*Assignment:*
Once the line containing "floral art frame" is found, return it and every line that follows, up to and including the final line of the material, exactly as written.

--------

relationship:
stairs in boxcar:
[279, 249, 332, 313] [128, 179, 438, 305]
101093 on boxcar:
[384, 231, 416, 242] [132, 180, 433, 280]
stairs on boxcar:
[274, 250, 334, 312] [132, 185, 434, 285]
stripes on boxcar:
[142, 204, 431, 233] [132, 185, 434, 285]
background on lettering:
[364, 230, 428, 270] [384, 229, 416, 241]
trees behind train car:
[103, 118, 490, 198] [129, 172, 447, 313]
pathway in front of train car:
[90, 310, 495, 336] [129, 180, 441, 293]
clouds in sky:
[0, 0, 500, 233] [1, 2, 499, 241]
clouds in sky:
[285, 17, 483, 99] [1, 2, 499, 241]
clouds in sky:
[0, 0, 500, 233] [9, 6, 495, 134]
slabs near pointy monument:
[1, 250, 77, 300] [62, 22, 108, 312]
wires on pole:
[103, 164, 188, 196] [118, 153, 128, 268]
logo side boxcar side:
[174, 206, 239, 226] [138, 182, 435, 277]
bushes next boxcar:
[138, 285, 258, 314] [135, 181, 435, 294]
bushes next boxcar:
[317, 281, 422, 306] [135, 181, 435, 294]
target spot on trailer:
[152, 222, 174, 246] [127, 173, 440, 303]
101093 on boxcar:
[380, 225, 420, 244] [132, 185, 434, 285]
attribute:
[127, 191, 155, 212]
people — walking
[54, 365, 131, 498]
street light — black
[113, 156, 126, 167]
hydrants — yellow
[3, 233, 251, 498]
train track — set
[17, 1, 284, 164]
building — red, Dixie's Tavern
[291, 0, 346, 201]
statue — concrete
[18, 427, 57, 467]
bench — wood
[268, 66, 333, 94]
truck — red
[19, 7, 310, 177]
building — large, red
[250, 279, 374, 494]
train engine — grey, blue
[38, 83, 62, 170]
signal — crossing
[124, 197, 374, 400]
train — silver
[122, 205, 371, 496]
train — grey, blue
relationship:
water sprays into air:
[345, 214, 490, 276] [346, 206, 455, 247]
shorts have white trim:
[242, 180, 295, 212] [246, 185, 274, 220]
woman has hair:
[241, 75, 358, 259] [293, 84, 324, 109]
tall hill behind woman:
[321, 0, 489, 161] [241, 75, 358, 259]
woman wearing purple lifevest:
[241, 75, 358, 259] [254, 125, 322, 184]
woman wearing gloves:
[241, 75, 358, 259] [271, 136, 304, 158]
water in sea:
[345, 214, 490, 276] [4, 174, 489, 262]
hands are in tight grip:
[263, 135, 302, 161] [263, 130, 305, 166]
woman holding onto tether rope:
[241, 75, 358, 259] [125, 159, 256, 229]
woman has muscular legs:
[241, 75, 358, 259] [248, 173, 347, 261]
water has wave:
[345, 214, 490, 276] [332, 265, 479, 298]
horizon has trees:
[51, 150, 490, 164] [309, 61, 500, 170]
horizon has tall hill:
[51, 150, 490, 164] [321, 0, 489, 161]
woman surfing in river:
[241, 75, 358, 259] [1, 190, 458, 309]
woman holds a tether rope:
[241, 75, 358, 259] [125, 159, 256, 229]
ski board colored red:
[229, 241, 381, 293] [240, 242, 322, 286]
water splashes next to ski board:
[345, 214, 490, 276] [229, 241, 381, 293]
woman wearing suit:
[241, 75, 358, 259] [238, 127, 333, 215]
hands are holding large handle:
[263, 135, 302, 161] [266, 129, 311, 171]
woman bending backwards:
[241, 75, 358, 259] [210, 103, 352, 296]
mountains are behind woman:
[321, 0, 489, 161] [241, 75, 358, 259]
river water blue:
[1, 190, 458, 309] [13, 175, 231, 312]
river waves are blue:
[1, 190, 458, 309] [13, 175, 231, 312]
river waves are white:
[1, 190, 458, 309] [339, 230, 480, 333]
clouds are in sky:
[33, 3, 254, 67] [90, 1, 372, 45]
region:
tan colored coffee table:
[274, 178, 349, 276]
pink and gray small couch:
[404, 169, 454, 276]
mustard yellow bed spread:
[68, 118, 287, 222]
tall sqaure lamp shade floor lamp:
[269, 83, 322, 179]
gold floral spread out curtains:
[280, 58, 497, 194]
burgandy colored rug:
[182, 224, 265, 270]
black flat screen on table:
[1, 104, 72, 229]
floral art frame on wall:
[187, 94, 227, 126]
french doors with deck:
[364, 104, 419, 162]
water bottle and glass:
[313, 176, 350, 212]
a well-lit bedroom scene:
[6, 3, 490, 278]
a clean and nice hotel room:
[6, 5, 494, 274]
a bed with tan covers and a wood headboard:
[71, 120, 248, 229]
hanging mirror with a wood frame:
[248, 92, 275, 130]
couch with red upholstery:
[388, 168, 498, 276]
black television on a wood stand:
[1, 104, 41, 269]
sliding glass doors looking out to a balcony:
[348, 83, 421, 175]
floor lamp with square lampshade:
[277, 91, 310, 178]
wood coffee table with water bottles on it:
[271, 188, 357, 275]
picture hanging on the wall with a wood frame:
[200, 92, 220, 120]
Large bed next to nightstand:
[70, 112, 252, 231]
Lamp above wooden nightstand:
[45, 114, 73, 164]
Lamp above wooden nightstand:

--------

*Exercise output:*
floral art frame on wall:
[187, 94, 227, 126]
french doors with deck:
[364, 104, 419, 162]
water bottle and glass:
[313, 176, 350, 212]
a well-lit bedroom scene:
[6, 3, 490, 278]
a clean and nice hotel room:
[6, 5, 494, 274]
a bed with tan covers and a wood headboard:
[71, 120, 248, 229]
hanging mirror with a wood frame:
[248, 92, 275, 130]
couch with red upholstery:
[388, 168, 498, 276]
black television on a wood stand:
[1, 104, 41, 269]
sliding glass doors looking out to a balcony:
[348, 83, 421, 175]
floor lamp with square lampshade:
[277, 91, 310, 178]
wood coffee table with water bottles on it:
[271, 188, 357, 275]
picture hanging on the wall with a wood frame:
[200, 92, 220, 120]
Large bed next to nightstand:
[70, 112, 252, 231]
Lamp above wooden nightstand:
[45, 114, 73, 164]
Lamp above wooden nightstand:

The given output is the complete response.